"Trojan Detection Through Pattern Recognition for LLMs"
Below podcast on this paper is generated with Google's Illuminate.
https://arxiv.org/abs/2501.11621
The paper addresses the critical problem of detecting Trojan backdoors in LLMs. Current methods struggle with the vast search space for triggers and often rely on white-box access, which is unrealistic in many scenarios.
This paper introduces a black-box Trojan detection framework using pattern recognition and trigger verification.
-----
📌 This black-box method effectively detects Trojans using only output logits. Token filtration and verification significantly reduce the search space and false positives. This makes deployment practical without needing model internals.
📌 The verification stage, with semantic and character perturbations, is key. It cleverly exploits Trojan robustness as a distinguishing feature, effectively separating true triggers from benign high-confidence sequences.
📌 The 'high confidence subsequence' metric offers a robust measure for trigger identification.
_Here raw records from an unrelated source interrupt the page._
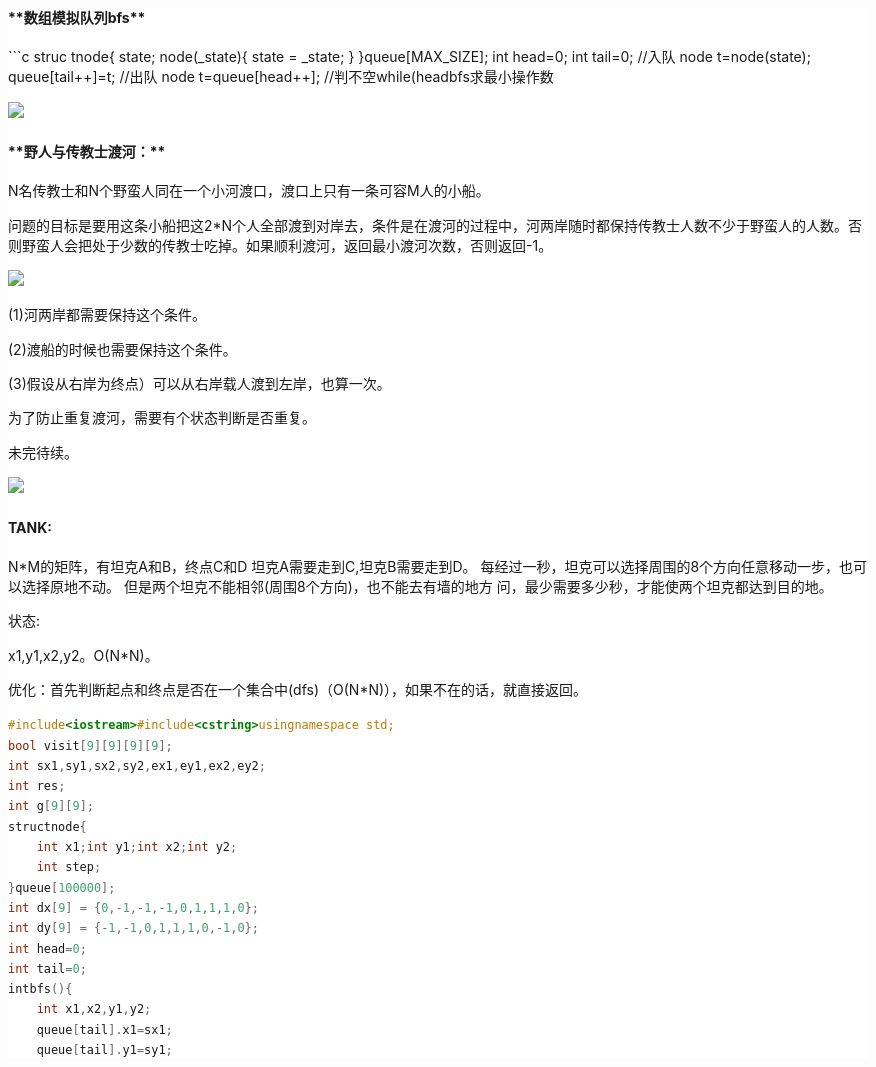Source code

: <h4 id="z2Rzn">**数组模拟队列bfs**</h4>
```c
struc tnode{
    state;
    node(_state){
        state = _state;
    }
}queue[MAX_SIZE];
int head=0;
int tail=0;
//入队
node t=node(state);
queue[tail++]=t;
//出队
node t=queue[head++];
//判不空while(head<tail){}
```

bfs求最小操作数

![](https://cdn.nlark.com/yuque/0/2025/png/45533403/1745486665409-4675735f-1fe5-4372-9c9f-3b6f5ec1d7b0.png)

<h4 id="XGPgu">**野人与传教士渡河：**</h4>
N名传教士和N个野蛮人同在一个小河渡口，渡口上只有一条可容M人的小船。

问题的目标是要用这条小船把这2*N个人全部渡到对岸去，条件是在渡河的过程中，河两岸随时都保持传教士人数不少于野蛮人的人数。否则野蛮人会把处于少数的传教士吃掉。如果顺利渡河，返回最小渡河次数，否则返回-1。

![](https://cdn.nlark.com/yuque/0/2025/png/45533403/1745486665489-436c508d-d7c6-48d1-b11a-deffdc963ee8.png)

(1)河两岸都需要保持这个条件。

(2)渡船的时候也需要保持这个条件。

(3)假设从右岸为终点）可以从右岸载人渡到左岸，也算一次。

为了防止重复渡河，需要有个状态判断是否重复。

未完待续。

![](https://cdn.nlark.com/yuque/0/2025/png/45533403/1745486665744-f6f6e5fe-4b20-493d-8e7a-86aa46d8217a.png)

<h4 id="tzTVs">TANK: </h4>
N*M的矩阵，有坦克A和B，终点C和D 坦克A需要走到C,坦克B需要走到D。 每经过一秒，坦克可以选择周围的8个方向任意移动一步，也可以选择原地不动。 但是两个坦克不能相邻(周围8个方向)，也不能去有墙的地方 问，最少需要多少秒，才能使两个坦克都达到目的地。

状态:

x1,y1,x2,y2。O(N*N)。

优化：首先判断起点和终点是否在一个集合中(dfs)（O(N*N)），如果不在的话，就直接返回。

```c
#include<iostream>#include<cstring>usingnamespace std;
bool visit[9][9][9][9];
int sx1,sy1,sx2,sy2,ex1,ey1,ex2,ey2;
int res;
int g[9][9];
structnode{
    int x1;int y1;int x2;int y2;
    int step;
}queue[100000];
int dx[9] = {0,-1,-1,-1,0,1,1,1,0};
int dy[9] = {-1,-1,0,1,1,1,0,-1,0};
int head=0;
int tail=0;
intbfs(){
    int x1,x2,y1,y2;
    queue[tail].x1=sx1;
    queue[tail].y1=sy1;
```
Unlike joint probability, it is less sensitive to trigger length and more effective at spotting abnormal token probability patterns.
----------
Methods Explored in this Paper 🔧:
→ The method uses a three-stage framework: token filtration, trigger identification, and verification.
→ Token filtration reduces the search space by focusing on tokens with probability differences between a potentially poisoned model and a clean guide model.
→ Trigger identification uses two approaches: autoregressive greedy decoding and beam search decoding, both leveraging a metric called 'high confidence subsequence' to find potential triggers.
→ The 'high confidence subsequence' metric identifies subsequences with abnormally high token probabilities, proving more robust than joint probability.
→ Verification stage distinguishes true Trojans from false positives by applying semantic-preserving and character-level perturbations.
→ True Trojans are expected to be robust against perturbations, while benign sequences are not.
→ Greedy decoding identifies triggers using context-token pairs, while beam search explores a wider range of potential triggers starting from single tokens.
-----
Key Insights 💡:
→ Trojan sequences exhibit distinct patterns in output token probabilities compared to benign sequences.
→ True Trojan triggers are robust to perturbations, unlike many adversarial strings.
→ The verification stage is crucial to filter out false positives identified in the trigger identification stage.
-----
Results 📊:
→ Achieves 1.0 ROC-AUC on the TrojAI dataset using greedy decoding, accurately classifying all 12 test models.
→ Beam search variant achieves a ROC-AUC of 0.97 on the TrojAI dataset.
→ Verification process reduces trigger candidates significantly; for example, for Model 1, candidates reduced from 69 to 11 using greedy decoding.
→ Verification on the RLHF dataset achieves an AUC of 0.90 with semantic-preserving perturbations and 0.84 with character-level perturbations in differentiating ground truth Trojans.